### Problem set
1 - Copy out the passage about the debate round word for word, starting at "The judge opens" and ending at "stomach to calm.".
2 - In the passage about the debate round, how long is each constructive speech?
# Start of Passage to read
A policy debate round lasts around one-and-a-half hours. There are four 8-minute constructive speeches and four 3-minute cross-examinations followed by four 5-minute rebuttals. Each team is allotted 8 minutes per round of prep time to allocate however they please, and judges may take anywhere from 5 to 30 minutes to adjudicate a round.



This last waiting period is by far the worst part. The round itself is usually too fast-paced to notice my anxiety. But as soon as the last speech wraps up and the judge sends us outside the room to wait, all the pent-up stress unleashes itself like a bomb and heads straight for my gut. Unfortunately for Jessica, I know every cognitive distortion in the book. My post-round strategy is to immediately start rattling off all the arguments I missed; all the things we could have said; every way we could lose. To catch my breath (and give her a break), I stop to guzzle water and look for the restroom, which always seemed to be in the building's most secluded corner—ideal for biding time. When I return, I text my friends at the tournament, looking for time to meet up, while avoiding texting others, who asked how my round went. Anything to make the wait feel shorter. But whether 5 minutes or 30, it always seemed like an eternity.



The judge opens the door and tells us to come back in. It's time for the RFD: the Reason For Decision. My nausea returns in full force as we shuffle back into our seats.



This was a very good round, the judge says, like they always do. In the end, I voted for the affirmative team.



Not good. We were neg. The judge launches into a detailed explanation of how he reached his decision, and our opponents start typing furiously—taking notes, texting coaches, or maybe both at once. I am barely listening. I am waiting for my stomach to calm.
# End of Passage to read
# Start of Supplied information
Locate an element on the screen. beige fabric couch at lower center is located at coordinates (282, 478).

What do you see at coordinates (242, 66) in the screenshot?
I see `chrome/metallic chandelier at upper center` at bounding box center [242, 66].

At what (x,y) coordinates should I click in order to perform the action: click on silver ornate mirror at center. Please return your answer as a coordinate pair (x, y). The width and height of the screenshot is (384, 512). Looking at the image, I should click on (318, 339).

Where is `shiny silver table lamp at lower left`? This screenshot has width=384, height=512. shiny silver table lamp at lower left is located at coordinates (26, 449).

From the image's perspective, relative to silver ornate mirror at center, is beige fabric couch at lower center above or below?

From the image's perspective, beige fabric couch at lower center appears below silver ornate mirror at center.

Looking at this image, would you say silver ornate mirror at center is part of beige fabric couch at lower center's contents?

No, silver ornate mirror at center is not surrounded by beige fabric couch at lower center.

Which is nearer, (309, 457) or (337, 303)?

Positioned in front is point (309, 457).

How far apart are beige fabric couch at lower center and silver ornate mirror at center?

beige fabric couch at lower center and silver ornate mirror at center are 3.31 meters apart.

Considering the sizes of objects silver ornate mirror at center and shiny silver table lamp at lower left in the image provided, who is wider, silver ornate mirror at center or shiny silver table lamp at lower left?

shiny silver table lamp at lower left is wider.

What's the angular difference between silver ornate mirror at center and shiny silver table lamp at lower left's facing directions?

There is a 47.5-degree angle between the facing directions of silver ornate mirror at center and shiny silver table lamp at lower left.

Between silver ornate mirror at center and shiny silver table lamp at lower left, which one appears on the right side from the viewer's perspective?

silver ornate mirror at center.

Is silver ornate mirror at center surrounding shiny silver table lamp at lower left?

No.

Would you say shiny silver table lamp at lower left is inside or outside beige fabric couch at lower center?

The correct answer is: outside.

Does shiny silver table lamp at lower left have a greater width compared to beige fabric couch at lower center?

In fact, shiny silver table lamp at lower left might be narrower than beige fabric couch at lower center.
# End of Supplied information
### Results in order
1 -
The judge opens the door and tells us to come back in. It's time for the RFD: the Reason For Decision. My nausea returns in full force as we shuffle back into our seats.



This was a very good round, the judge says, like they always do. In the end, I voted for the affirmative team.



Not good. We were neg. The judge launches into a detailed explanation of how he reached his decision, and our opponents start typing furiously—taking notes, texting coaches, or maybe both at once. I am barely listening. I am waiting for my stomach to calm.

2 - Each constructive speech is 8 minutes long.